__Work item__: Reproduce, exactly, the lines of the material below from the line containing "The World Health" through the line containing "Major risk factors", with both end lines included and nothing else.

__Data for the task__:
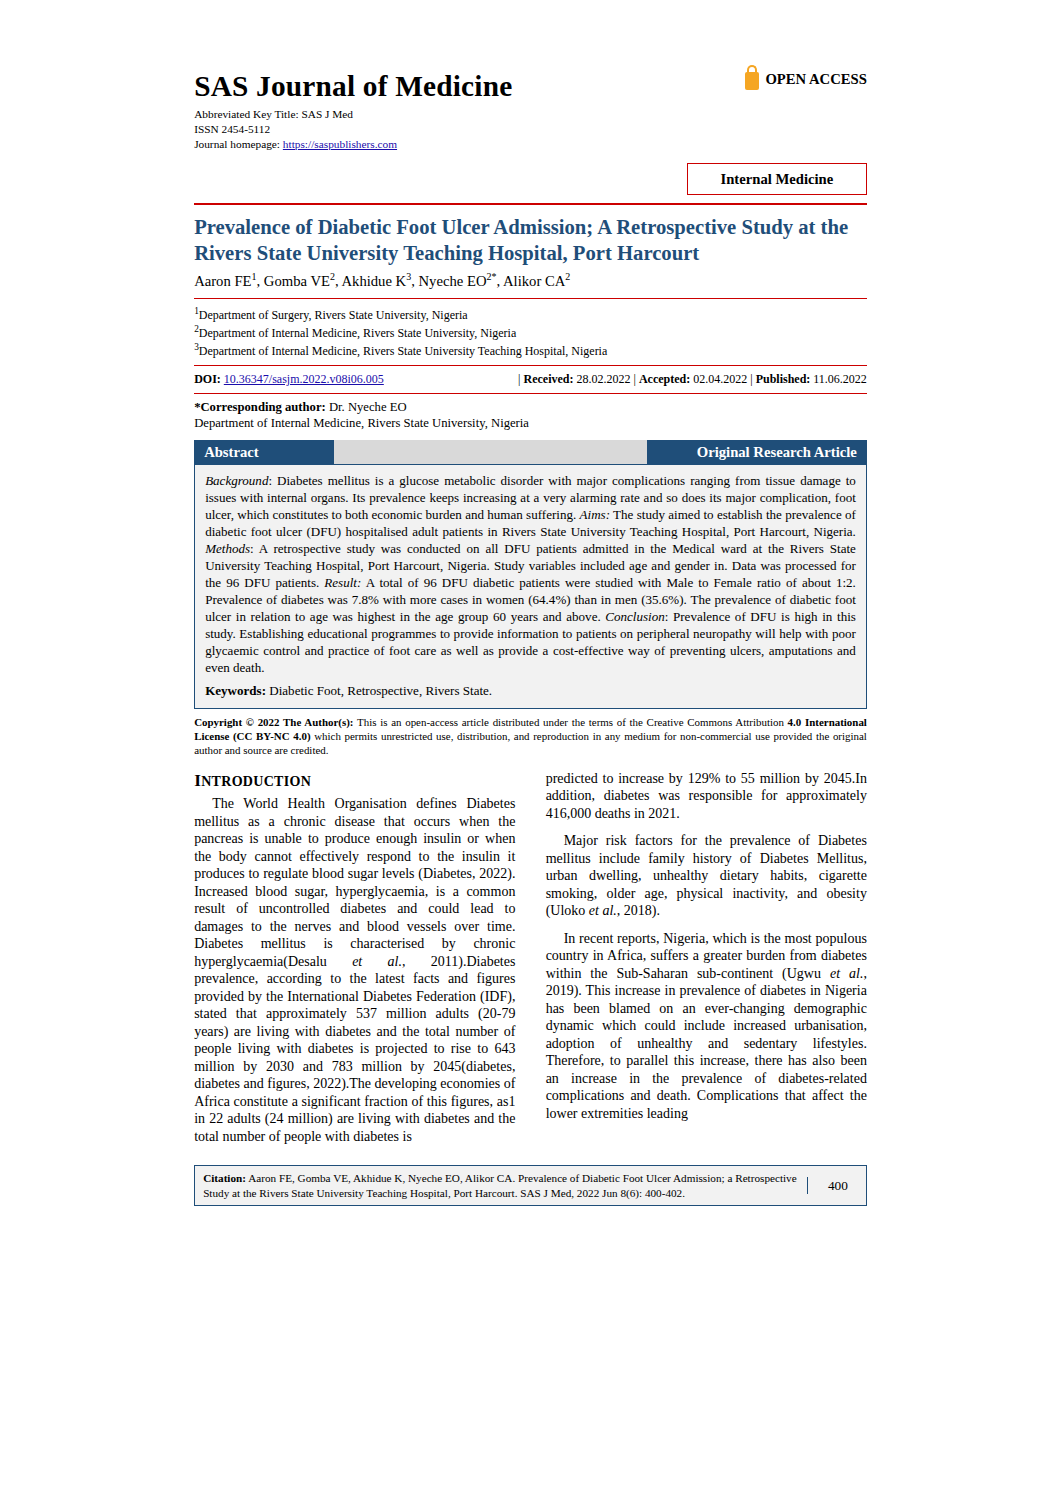SAS Journal of Medicine
Abbreviated Key Title: SAS J Med
ISSN 2454-5112
Journal homepage: https://saspublishers.com
OPEN ACCESS
Internal Medicine
Prevalence of Diabetic Foot Ulcer Admission; A Retrospective Study at the Rivers State University Teaching Hospital, Port Harcourt
Aaron FE1, Gomba VE2, Akhidue K3, Nyeche EO2*, Alikor CA2
1Department of Surgery, Rivers State University, Nigeria
2Department of Internal Medicine, Rivers State University, Nigeria
3Department of Internal Medicine, Rivers State University Teaching Hospital, Nigeria
DOI: 10.36347/sasjm.2022.v08i06.005
| Received: 28.02.2022 | Accepted: 02.04.2022 | Published: 11.06.2022
*Corresponding author: Dr. Nyeche EO
Department of Internal Medicine, Rivers State University, Nigeria
Abstract
Original Research Article
Background: Diabetes mellitus is a glucose metabolic disorder with major complications ranging from tissue damage to issues with internal organs. Its prevalence keeps increasing at a very alarming rate and so does its major complication, foot ulcer, which constitutes to both economic burden and human suffering. Aims: The study aimed to establish the prevalence of diabetic foot ulcer (DFU) hospitalised adult patients in Rivers State University Teaching Hospital, Port Harcourt, Nigeria. Methods: A retrospective study was conducted on all DFU patients admitted in the Medical ward at the Rivers State University Teaching Hospital, Port Harcourt, Nigeria. Study variables included age and gender in. Data was processed for the 96 DFU patients. Result: A total of 96 DFU diabetic patients were studied with Male to Female ratio of about 1:2. Prevalence of diabetes was 7.8% with more cases in women (64.4%) than in men (35.6%). The prevalence of diabetic foot ulcer in relation to age was highest in the age group 60 years and above. Conclusion: Prevalence of DFU is high in this study. Establishing educational programmes to provide information to patients on peripheral neuropathy will help with poor glycaemic control and practice of foot care as well as provide a cost-effective way of preventing ulcers, amputations and even death.
Keywords: Diabetic Foot, Retrospective, Rivers State.
Copyright © 2022 The Author(s): This is an open-access article distributed under the terms of the Creative Commons Attribution 4.0 International License (CC BY-NC 4.0) which permits unrestricted use, distribution, and reproduction in any medium for non-commercial use provided the original author and source are credited.
INTRODUCTION
The World Health Organisation defines Diabetes mellitus as a chronic disease that occurs when the pancreas is unable to produce enough insulin or when the body cannot effectively respond to the insulin it produces to regulate blood sugar levels (Diabetes, 2022). Increased blood sugar, hyperglycaemia, is a common result of uncontrolled diabetes and could lead to damages to the nerves and blood vessels over time. Diabetes mellitus is characterised by chronic hyperglycaemia(Desalu et al., 2011).Diabetes prevalence, according to the latest facts and figures provided by the International Diabetes Federation (IDF), stated that approximately 537 million adults (20-79 years) are living with diabetes and the total number of people living with diabetes is projected to rise to 643 million by 2030 and 783 million by 2045(diabetes, diabetes and figures, 2022).The developing economies of Africa constitute a significant fraction of this figures, as1 in 22 adults (24 million) are living with diabetes and the total number of people with diabetes is
predicted to increase by 129% to 55 million by 2045.In addition, diabetes was responsible for approximately 416,000 deaths in 2021.
Major risk factors for the prevalence of Diabetes mellitus include family history of Diabetes Mellitus, urban dwelling, unhealthy dietary habits, cigarette smoking, older age, physical inactivity, and obesity (Uloko et al., 2018).
In recent reports, Nigeria, which is the most populous country in Africa, suffers a greater burden from diabetes within the Sub-Saharan sub-continent (Ugwu et al., 2019). This increase in prevalence of diabetes in Nigeria has been blamed on an ever-changing demographic dynamic which could include increased urbanisation, adoption of unhealthy and sedentary lifestyles. Therefore, to parallel this increase, there has also been an increase in the prevalence of diabetes-related complications and death. Complications that affect the lower extremities leading
Citation: Aaron FE, Gomba VE, Akhidue K, Nyeche EO, Alikor CA. Prevalence of Diabetic Foot Ulcer Admission; a Retrospective Study at the Rivers State University Teaching Hospital, Port Harcourt. SAS J Med, 2022 Jun 8(6): 400-402.
400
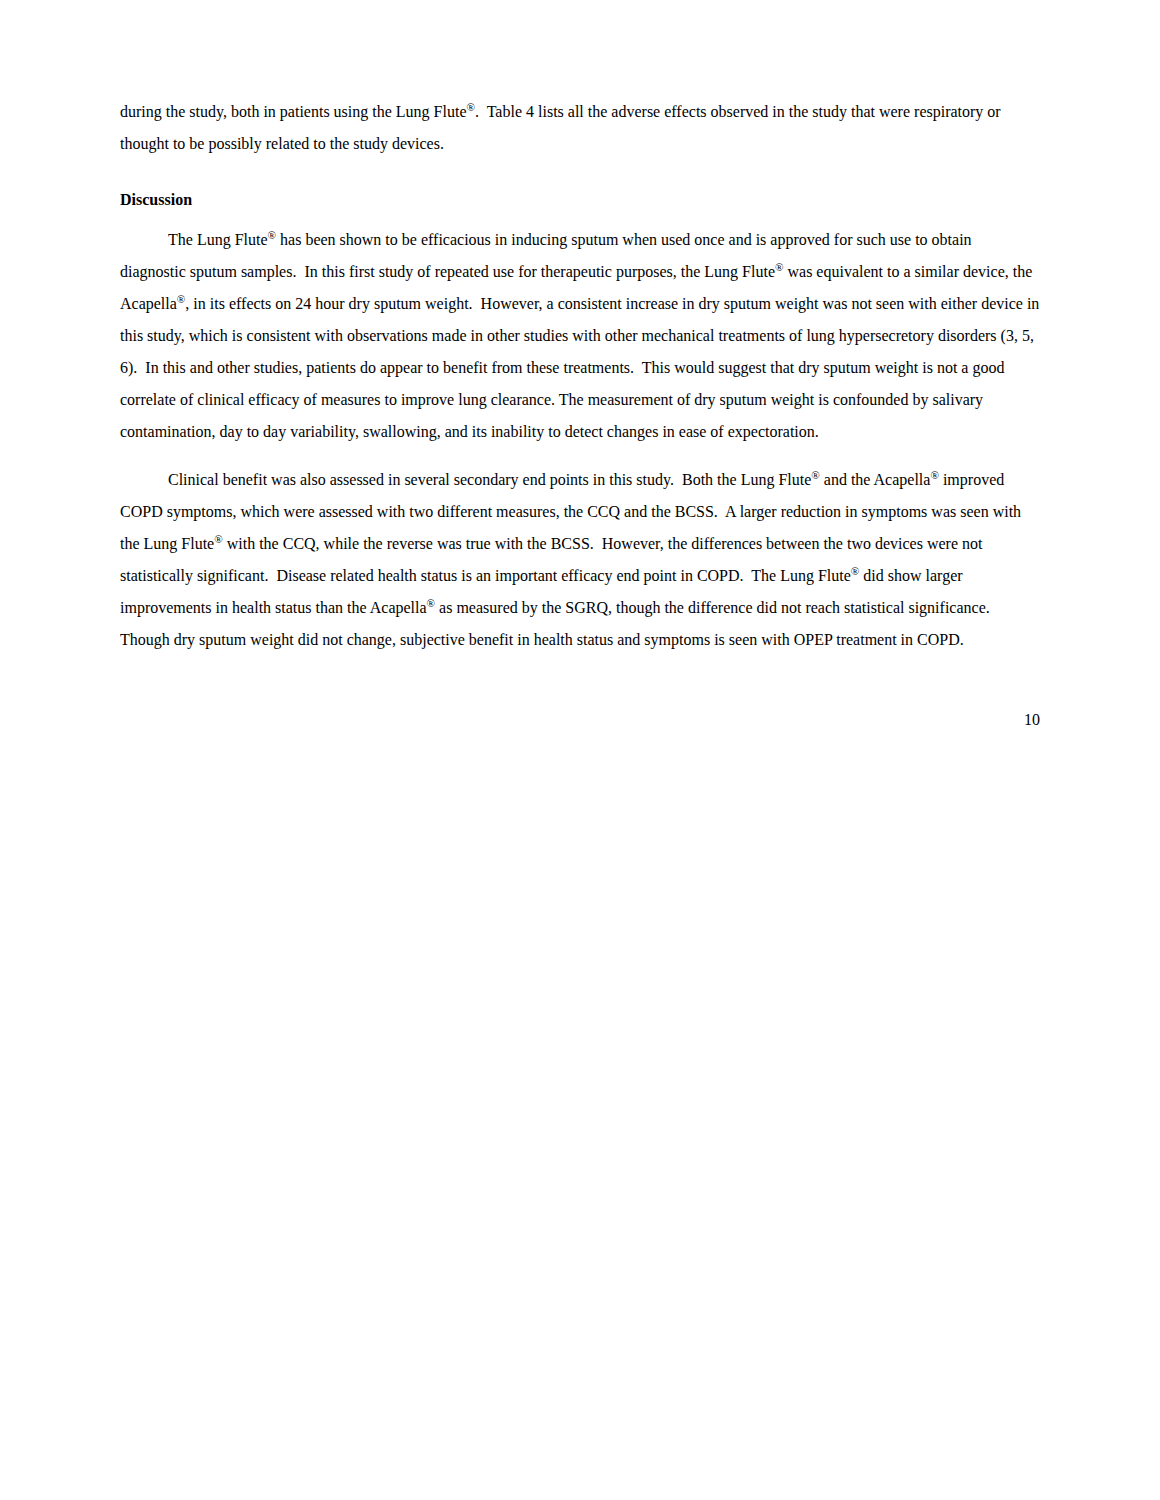during the study, both in patients using the Lung Flute®. Table 4 lists all the adverse effects observed in the study that were respiratory or thought to be possibly related to the study devices.
Discussion
The Lung Flute® has been shown to be efficacious in inducing sputum when used once and is approved for such use to obtain diagnostic sputum samples. In this first study of repeated use for therapeutic purposes, the Lung Flute® was equivalent to a similar device, the Acapella®, in its effects on 24 hour dry sputum weight. However, a consistent increase in dry sputum weight was not seen with either device in this study, which is consistent with observations made in other studies with other mechanical treatments of lung hypersecretory disorders (3, 5, 6). In this and other studies, patients do appear to benefit from these treatments. This would suggest that dry sputum weight is not a good correlate of clinical efficacy of measures to improve lung clearance. The measurement of dry sputum weight is confounded by salivary contamination, day to day variability, swallowing, and its inability to detect changes in ease of expectoration.
Clinical benefit was also assessed in several secondary end points in this study. Both the Lung Flute® and the Acapella® improved COPD symptoms, which were assessed with two different measures, the CCQ and the BCSS. A larger reduction in symptoms was seen with the Lung Flute® with the CCQ, while the reverse was true with the BCSS. However, the differences between the two devices were not statistically significant. Disease related health status is an important efficacy end point in COPD. The Lung Flute® did show larger improvements in health status than the Acapella® as measured by the SGRQ, though the difference did not reach statistical significance. Though dry sputum weight did not change, subjective benefit in health status and symptoms is seen with OPEP treatment in COPD.
10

__Result for this task__:
The World Health Organisation defines Diabetes mellitus as a chronic disease that occurs when the pancreas is unable to produce enough insulin or when the body cannot effectively respond to the insulin it produces to regulate blood sugar levels (Diabetes, 2022). Increased blood sugar, hyperglycaemia, is a common result of uncontrolled diabetes and could lead to damages to the nerves and blood vessels over time. Diabetes mellitus is characterised by chronic hyperglycaemia(Desalu et al., 2011).Diabetes prevalence, according to the latest facts and figures provided by the International Diabetes Federation (IDF), stated that approximately 537 million adults (20-79 years) are living with diabetes and the total number of people living with diabetes is projected to rise to 643 million by 2030 and 783 million by 2045(diabetes, diabetes and figures, 2022).The developing economies of Africa constitute a significant fraction of this figures, as1 in 22 adults (24 million) are living with diabetes and the total number of people with diabetes is
predicted to increase by 129% to 55 million by 2045.In addition, diabetes was responsible for approximately 416,000 deaths in 2021.
Major risk factors for the prevalence of Diabetes mellitus include family history of Diabetes Mellitus, urban dwelling, unhealthy dietary habits, cigarette smoking, older age, physical inactivity, and obesity (Uloko et al., 2018).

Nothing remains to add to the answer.